I think you need something like this:
public boolean equalsTarget( int bitmap, int [] numbers, int target ) {
int sum = 0; // this is the variable we're storing the running sum of our numbers
int mask = 1; // this is the bitmask that we're using to query the bitmap
for( int i = 0; i < numbers.length; i++ ) { // for each number in our array
if( bitmap & mask > 0 ) { // test if the ith bit is 1
sum += numbers[ i ]; // and add the ith number to the sum if it is
}
mask <<= 1; // shift the mask bit left by 1
}
return sum == target; //if the sum equals the target, this bitmap is a match
}
The rest of your code is fairly simple, you just feed every possible value of your bitmap (1..65535) into this method and act on the result.
P.s.: Please make sure that you fully understand the solution and not just copy it, otherwise you're just cheating yourself. :)
P.p.s: Using int works in this case, as int is 32 bit wide and we only need 16. Be careful with bitwise operations though if you need all the bits, as all primitive integer types (byte, short, int, long) are signed in Java.
There are a couple steps in solving this. First you need to enumerate all the possible bit maps. As others have pointed out you can do this easily by incrementing an integer from 0 to 2^n - 1.
Once you have that, you can iterate over all the possible bit maps you just need a way to take that bit map and "apply" it to an array to generate the sum of the elements at all indexes represented by the map. The following method is an example of how to do that:
private static int bitmapSum(int[] input, int bitmap) {
// a variable for holding the running total
int sum = 0;
// iterate over each element in our array
// adding only the values specified by the bitmap
for (int i = 0; i < input.length; i++) {
int mask = 1 << i;
if ((bitmap & mask) != 0) {
// If the index is part of the bitmap, add it to the total;
sum += input[i];
}
}
return sum;
}
This function will take an integer array and a bit map (represented as an integer) and return the sum of all the elements in the array whose index are present in the mask.

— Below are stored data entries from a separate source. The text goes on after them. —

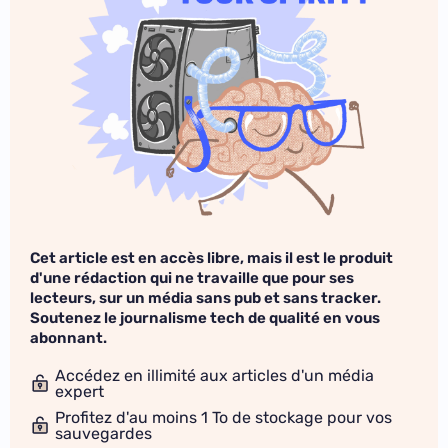
Cet article est en accès libre, mais il est le produit
d'une rédaction qui ne travaille que pour ses
lecteurs, sur un média sans pub et sans tracker.
Soutenez le journalisme tech de qualité en vous
abonnant.
Accédez en illimité aux articles d'un média
expert
Profitez d'au moins 1 To de stockage pour vos
sauvegardes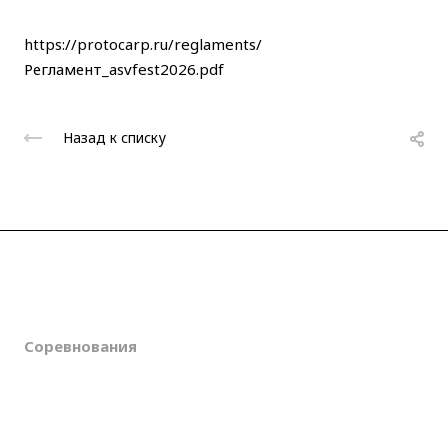
https://protocarp.ru/reglaments/
Регламент_asvfest2026.pdf
Назад к списку
О клубе
Новости
Соревнования
Галерея
Контакты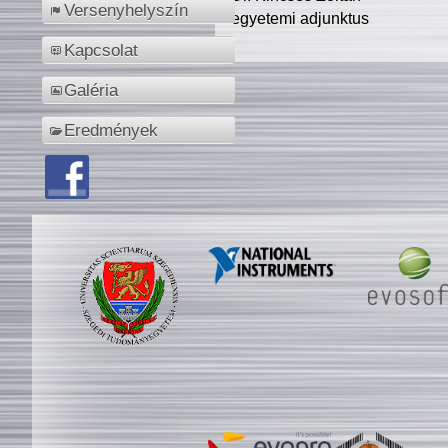
Versenyhelyszín
egyetemi adjunktus
Kapcsolat
Galéria
Eredmények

The key to this function is the ability to determine if a given index is in fact in the bit map. That is accomplished by first creating a bit mask for the desired index and then applying that mask to the bit map to test if that value is set.

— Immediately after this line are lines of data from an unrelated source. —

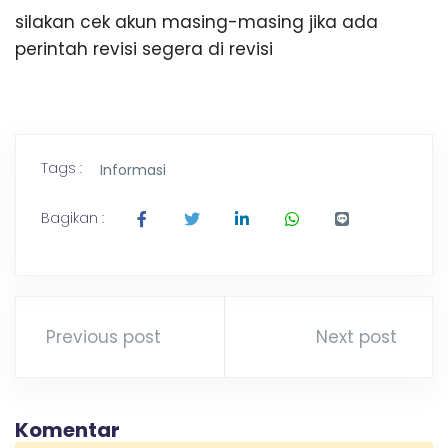
K
g
silakan cek akun masing-masing jika ada
,
A
perintah revisi segera di revisi
T
r
a
N
v
e
l
B
Tags :
Informasi
P
a
l
A
Bagikan :
e
m
R
b
a
n
U
g
Previous post
Next post
L
a
m
p
Komentar
u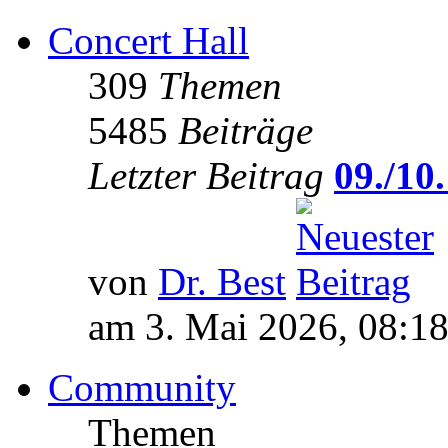
Concert Hall
309
Themen
5485
Beiträge
Letzter Beitrag
09./10.
von
Dr. Best
am 3. Mai 2026, 08:1
Community
Themen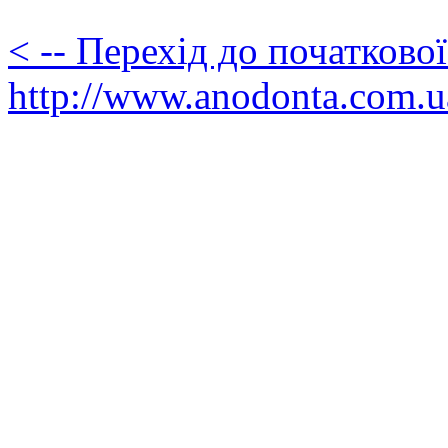
< -- Перехід до початково
http://www.anodonta.com.u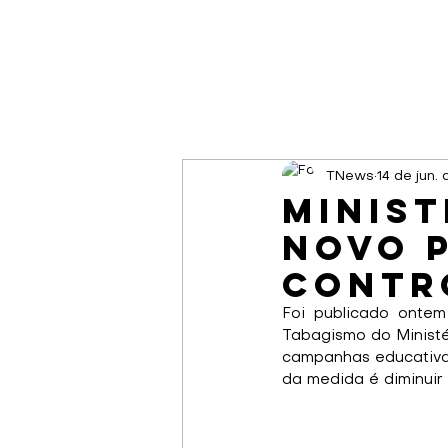
TNews
14 de jun.
Minist
novo 
Contr
Foi publicado ontem
Tabagismo do Ministé
campanhas educativas
da medida é diminuir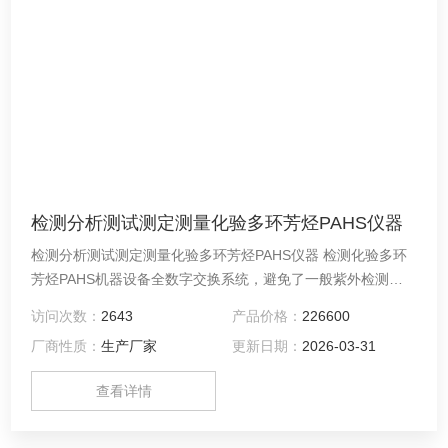
检测分析测试测定测量化验多环芳烃PAHS仪器
检测分析测试测定测量化验多环芳烃PAHS仪器 检测化验多环
芳烃PAHS机器设备全数字交换系统，避免了一般紫外检测器
的色谱信号需要多重模-数转换带来的信号畸变与干扰。 多环
访问次数：
2643
产品价格：
226600
芳烃PAHS化验检测仪器设备全新LC100液相色谱系统配备的
厂商性质：
生产厂家
更新日期：
2026-03-31
WS-100工作站软件不同于了以往传统的模拟信号工作站，除
了能够采集数据及处理数据意外，还能够全面反控仪器的各项
查看详情
配置，实现系统的全自动一体化。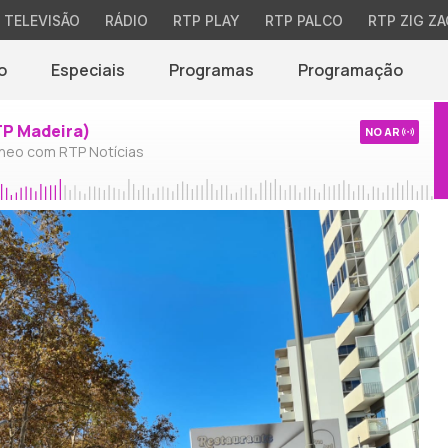
TELEVISÃO
RÁDIO
RTP PLAY
RTP PALCO
RTP ZIG ZA
o
Especiais
Programas
Programação
TP Madeira)
NO AR
neo com RTP Notícias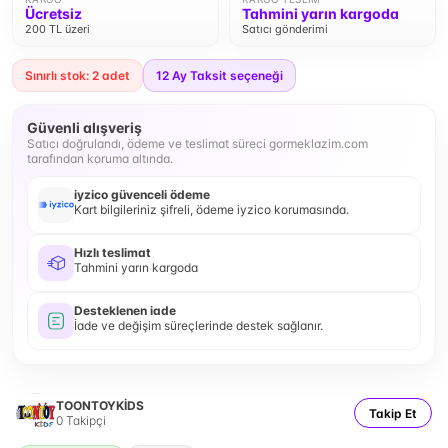
Ücretsiz
Tahmini yarın kargoda
200 TL üzeri
Satıcı gönderimi
Sınırlı stok: 2 adet
12
Ay Taksit seçeneği
Güvenli alışveriş
Satıcı doğrulandı, ödeme ve teslimat süreci gormeklazim.com
tarafından koruma altında.
iyzico güvenceli ödeme
Kart bilgileriniz şifreli, ödeme iyzico korumasında.
Hızlı teslimat
Tahmini yarın kargoda
Desteklenen iade
İade ve değişim süreçlerinde destek sağlanır.
TOONTOYKİDS
Takip Et
0
Takipçi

Basically we want to build an integer where only one bit is set and all the others are zero. We can then bitwise AND that mask with the bit map and test if a particular position is set by comparing the result to 0.
Lets say we have an 8-bit map like the following:
map: 1 0 0 1 1 1 0 1
---------------
indexes: 7 6 5 4 3 2 1 0
To test the value for index 4 we would need a bit mask that looks like the following:
mask: 0 0 0 1 0 0 0 0
---------------
indexes: 7 6 5 4 3 2 1 0
To build the mask we simply start with 1 and shift it by N:
1: 0 0 0 0 0 0 0 1
shift by 1: 0 0 0 0 0 0 1 0
shift by 2: 0 0 0 0 0 1 0 0
shift by 3: 0 0 0 0 1 0 0 0
shift by 4: 0 0 0 1 0 0 0 0
Once we have this we can apply the mask to the map and see if the value is set:
map: 1 0 0 1 1 1 0 1
mask: 0 0 0 1 0 0 0 0
---------------
result of AND: 0 0 0 1 0 0 0 0
Since the result is != 0 we can tell that index 4 is included in the map.